Ницше (Гарин) - страница 451

Мышление и бытие. Чем больше приобретаем мы положительных знаний, тем дальше мы от тайн жизни. Чем больше совершенствуется механизм нашего мышления, тем трудней становится нам подойти к истокам бытия. Знания отягчают нас и связывают, а совершенное мышление превращает нас в безвольные, покорные существа, умеющие искать, видеть и ценить в жизни только «порядок» и установленные «порядком» законы и нормы. Вместо древних пророков, говоривших, как власть имеющие, нашими учителями и руководителями являются ученые, полагающие высшую добродетель в послушании не ими созданной и никого и ничего не слушающей необходимости.

Мне представляется, что перу Л. Шестова принадлежат лучшие в нашей философии книги из цикла «Запад и Восток» — я имею в виду «Добро в учении гр. Толстого и Ф. Ницше», а также «Достоевский и Ницше. Философия трагедии».

С. Л. Франк, набравшись духовного опыта Заратустры, после чтения Ницше признавался:

Я был совершенно потрясен глубиной и напряженностью духовного борения этого мыслителя, остротой, с которой он заново ставил проблему религии (как прежде нам казалось, давно уже разрешенную — в отрицательном смысле — всеми просвещенными людьми).

Под влиянием Ницше во мне свершился настоящий духовный переворот… мне впервые, можно сказать, открылась реальная духовность жизни. В душе моей начало складываться новое «героическое» миросозерцание, определяемое верой в абсолютные ценности духа и в необходимости борьбы за них.

С этого момента я почувствовал «реальность духа», реальность глубины в моей собственной душе — и без каких-либо особых решений моя внутренняя судьба была решена. Я стал «идеалистом», не в кантианском смысле, а идеалистом-метафизиком, носителем некоего духовного опыта, открывавшего доступ к незримой внутренней реальности бытия. Я стал философом…

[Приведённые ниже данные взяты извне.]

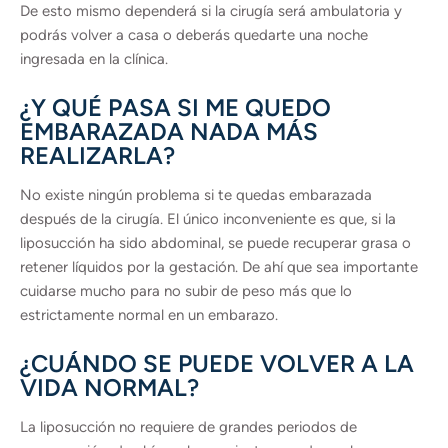
De esto mismo dependerá si la cirugía será ambulatoria y
podrás volver a casa o deberás quedarte una noche
ingresada en la clínica.
¿Y QUÉ PASA SI ME QUEDO
EMBARAZADA NADA MÁS
REALIZARLA?
No existe ningún problema si te quedas embarazada
después de la cirugía. El único inconveniente es que, si la
liposucción ha sido abdominal, se puede recuperar grasa o
retener líquidos por la gestación. De ahí que sea importante
cuidarse mucho para no subir de peso más que lo
estrictamente normal en un embarazo.
¿CUÁNDO SE PUEDE VOLVER A LA
VIDA NORMAL?
La liposucción no requiere de grandes periodos de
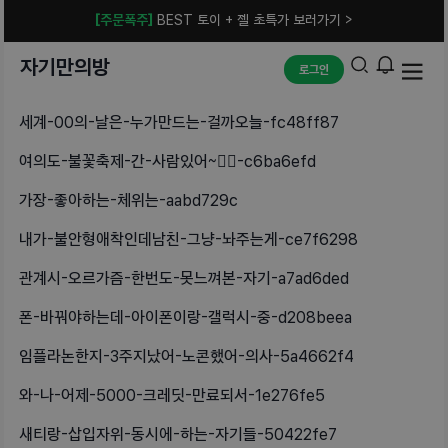
[주문폭주]
BEST 토이 + 젤 초특가 보러가기 >
자기만의방
로그인
세계-00의-날은-누가만드는-걸까오늘-fc48ff87
여의도-불꽃축제-간-사람있어~❤️‍🔥-c6ba6efd
가장-좋아하는-체위는-aabd729c
내가-불안형애착인데남친-그냥-놔주는게-ce7f6298
관계시-오르가즘-한번도-못느껴본-자기-a7ad6ded
폰-바꿔야하는데-아이폰이랑-갤럭시-중-d208beea
임플라논한지-3주지났어-노콘했어-의사-5a4662f4
와-나-어제-5000-크레딧-만료되서-1e276fe5
새티랑-삽입자위-동시에-하는-자기들-50422fe7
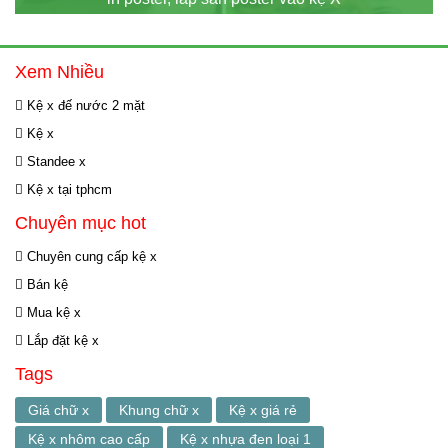
Xem Nhiều
Kệ x đế nước 2 mặt
Kệ x
Standee x
Kệ x tại tphcm
Chuyên mục hot
Chuyên cung cấp kệ x
Bán kệ
Mua kệ x
Lắp đặt kệ x
Tags
Giá chữ x
Khung chữ x
Kệ x giá rẻ
Kệ x nhôm cao cấp
Kệ x nhựa đen loại 1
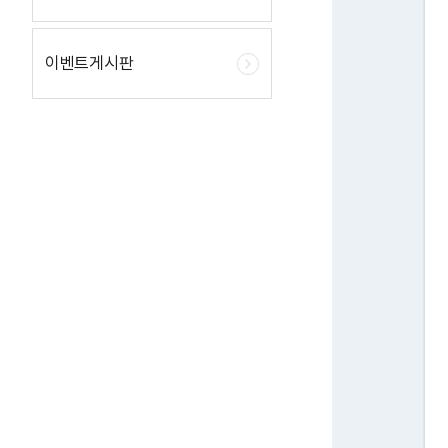
이벤트게시판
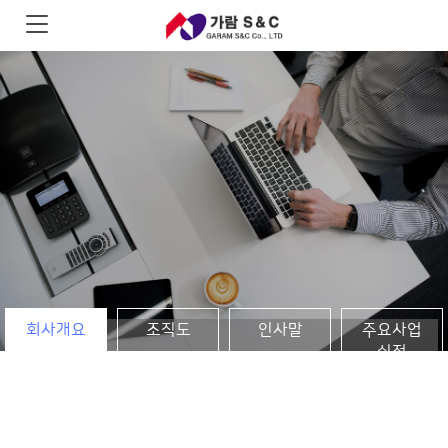
회사개요
조직도
인사말
주요사업
실적
약도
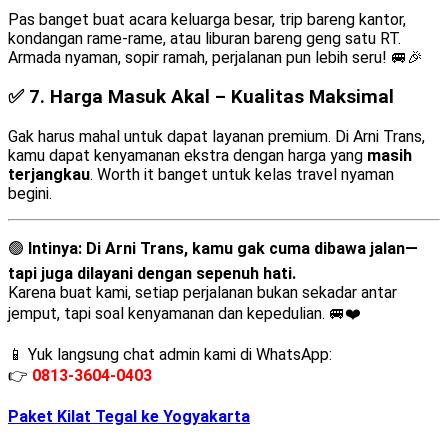
Pas banget buat acara keluarga besar, trip bareng kantor,
kondangan rame-rame, atau liburan bareng geng satu RT.
Armada nyaman, sopir ramah, perjalanan pun lebih seru! 🚐🎉
✅ 7.
Harga Masuk Akal – Kualitas Maksimal
Gak harus mahal untuk dapat layanan premium. Di Arni Trans,
kamu dapat kenyamanan ekstra dengan harga yang
masih
terjangkau
. Worth it banget untuk kelas travel nyaman
begini.
🟢
Intinya:
Di Arni Trans, kamu gak cuma dibawa jalan—
tapi juga dilayani dengan sepenuh hati.
Karena buat kami, setiap perjalanan bukan sekadar antar
jemput, tapi soal kenyamanan dan kepedulian. 🚐❤️
📱 Yuk langsung chat admin kami di WhatsApp:
👉
0813-3604-0403
Paket Kilat Tegal ke Yogyakarta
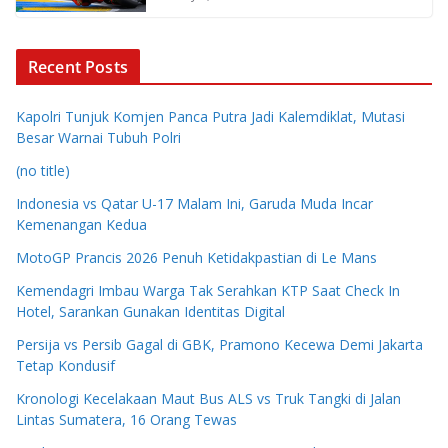
Recent Posts
Kapolri Tunjuk Komjen Panca Putra Jadi Kalemdiklat, Mutasi
Besar Warnai Tubuh Polri
(no title)
Indonesia vs Qatar U-17 Malam Ini, Garuda Muda Incar
Kemenangan Kedua
MotoGP Prancis 2026 Penuh Ketidakpastian di Le Mans
Kemendagri Imbau Warga Tak Serahkan KTP Saat Check In
Hotel, Sarankan Gunakan Identitas Digital
Persija vs Persib Gagal di GBK, Pramono Kecewa Demi Jakarta
Tetap Kondusif
Kronologi Kecelakaan Maut Bus ALS vs Truk Tangki di Jalan
Lintas Sumatera, 16 Orang Tewas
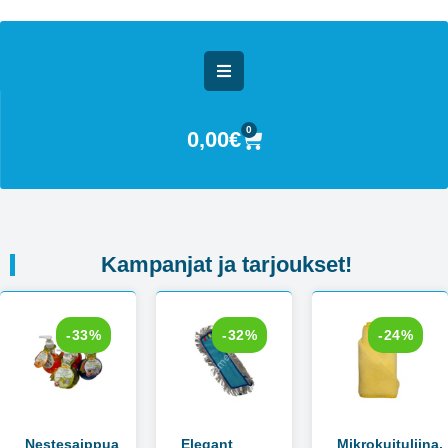
0
0,00
€
Kampanjat ja tarjoukset!
-33%
-32%
-24%
Nestesaippua
Elegant
Mikrokuituliina,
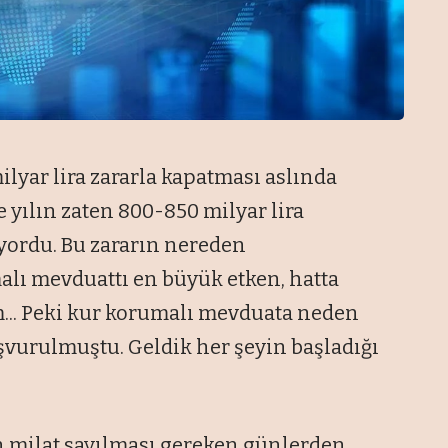
ilyar lira zararla kapatması aslında
 yılın zaten 800-850 milyar lira
üyordu. Bu zararın nereden
alı mevduattı en büyük etken, hatta
m... Peki kur korumalı mevduata neden
şvurulmuştu. Geldik her şeyin başladığı
in milat sayılması gereken günlerden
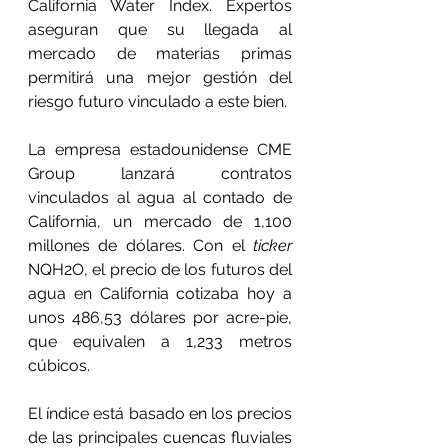
California Water Index. Expertos 
aseguran que su llegada al 
mercado de materias primas 
permitirá una mejor gestión del 
riesgo futuro vinculado a este bien.
La empresa estadounidense CME 
Group lanzará contratos 
vinculados al agua al contado de 
California, un mercado de 1,100 
millones de dólares. Con el 
ticker
NQH2O, el precio de los futuros del 
agua en California cotizaba hoy a 
unos 486,53 dólares por acre-pie, 
que equivalen a 1,233 metros 
cúbicos.
El índice está basado en los precios 
de las principales cuencas fluviales 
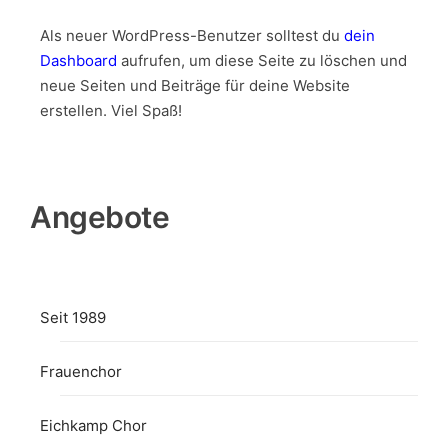
Als neuer WordPress-Benutzer solltest du
dein
Dashboard
aufrufen, um diese Seite zu löschen und
neue Seiten und Beiträge für deine Website
erstellen. Viel Spaß!
Angebote
Seit 1989
Frauenchor
Eichkamp Chor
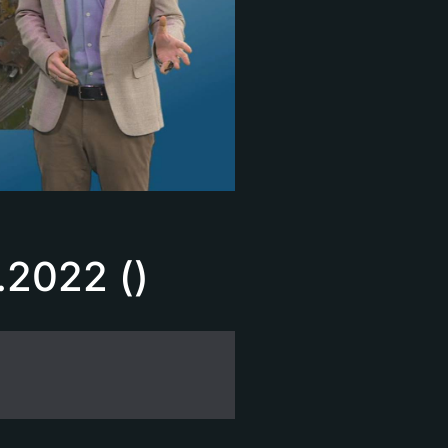
.2022 ()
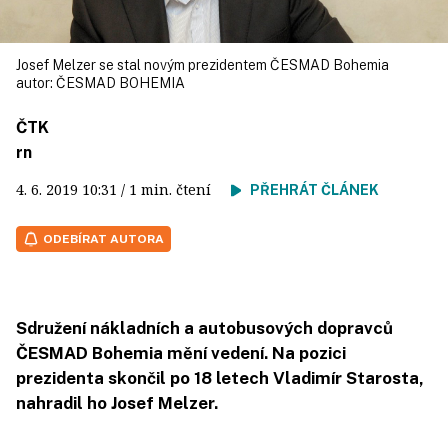
Josef Melzer se stal novým prezidentem ČESMAD Bohemia
autor:
ČESMAD BOHEMIA
ČTK
rn
4. 6. 2019
10:31
/ 1 min. čtení
PŘEHRÁT ČLÁNEK
ODEBÍRAT AUTORA
Sdružení nákladních a autobusových dopravců
ČESMAD Bohemia mění vedení. Na pozici
prezidenta skončil po 18 letech Vladimír Starosta,
nahradil ho Josef Melzer.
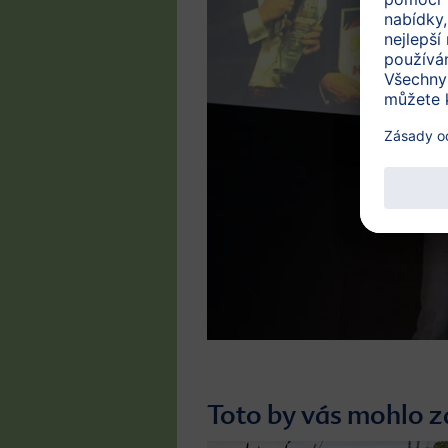
Toto by vás mohlo z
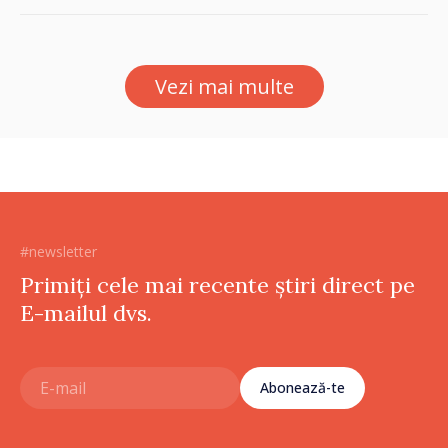
în Republica Moldova
Vezi mai multe
#newsletter
Primiți cele mai recente știri direct pe
E-mailul dvs.
Abonează-te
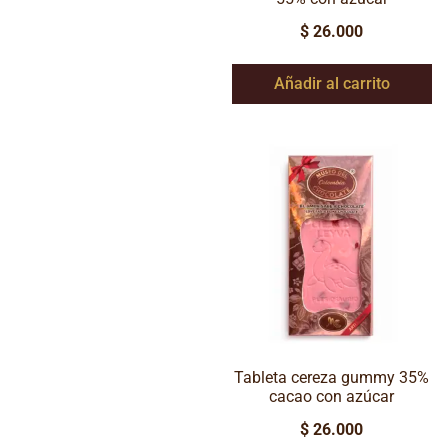
$
26.000
Añadir al carrito
Tableta cereza gummy 35%
cacao con azúcar
$
26.000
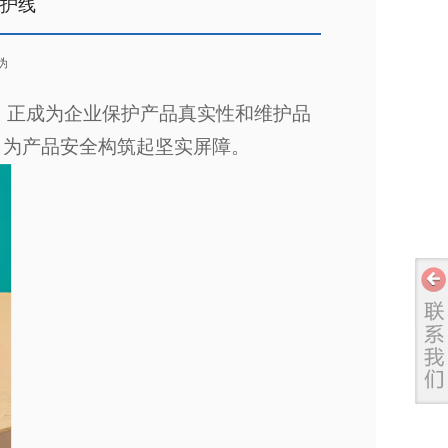
防护线
伪
，正成为企业保护产品真实性和维护品
，为产品安全构筑起坚实屏障。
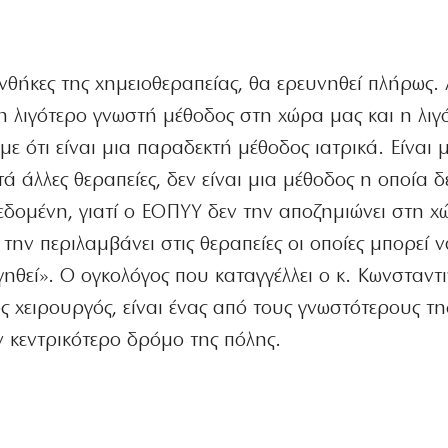
νθήκες της χημειοθεραπείας, θα ερευνηθεί πλήρως
 η λιγότερο γνωστή μέθοδος στη χώρα μας και η λιγ
ε ότι είναι μια παραδεκτή μέθοδος ιατρικά. Είναι 
ά άλλες θεραπείες, δεν είναι μια μέθοδος η οποία δ
δεδομένη, γιατί ο ΕΟΠΥΥ δεν την αποζημιώνει στη χ
 την περιλαμβάνει στις θεραπείες οι οποίες μπορεί 
ογηθεί». Ο ογκολόγος που καταγγέλλει ο κ. Κωνσταντι
ός χειρουργός, είναι ένας από τους γνωστότερους τη
 κεντρικότερο δρόμο της πόλης.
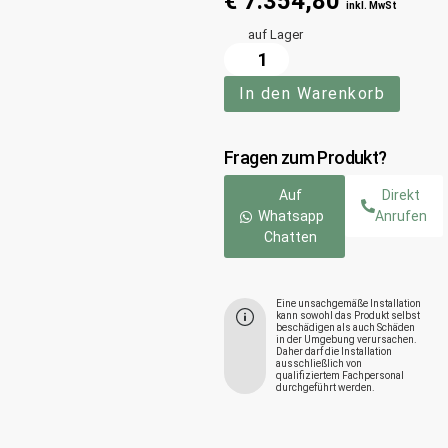
€
7.354,80
inkl. MwSt
auf Lager
In den Warenkorb
Fragen zum Produkt?
Auf
Direkt
Whatsapp
Anrufen
Chatten
Eine unsachgemäße Installation
kann sowohl das Produkt selbst
beschädigen als auch Schäden
in der Umgebung verursachen.
Daher darf die Installation
ausschließlich von
qualifiziertem Fachpersonal
durchgeführt werden.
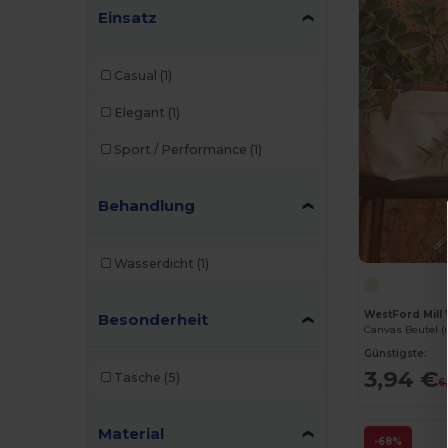
Einsatz
Casual
(1)
Elegant
(1)
Sport / Performance
(1)
Behandlung
Wasserdicht
(1)
WestFord Mil
Besonderheit
Canvas Beutel 
Günstigste:
3,94 €
Tasche
(5)
6
Material
-68%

Тем не менее «став философами», Бердяев, Шестов, Франк либо открестились от философии Ницше, либо попытались создать собственных «кентавров». В самой «ницшеанской» своей книге «Смысл творчества» Н. А. Бердяев следующим образом «исправлял» «ловца душ»:

Он сгорел от огненной творческой жажды. Религиозно ведомы ему были лишь закон и искупление, в которых нет творческого откровения человека. И он возненавидел закон и искупление. Ницше возненавидел Бога, потому что одержим был той несчастной идеей, что творчество человека невозможно, если есть Бог. Ницше стоит на мировом перевале к религиозной эпохе творчества, но не в силах осознать неразрывной связи религии творчества с религией искупления и религией закона, не знает он, что религия едина и что в творчестве человека раскрывается тот же Бог, Единый и Троичный, что и в законе, и в искуплении.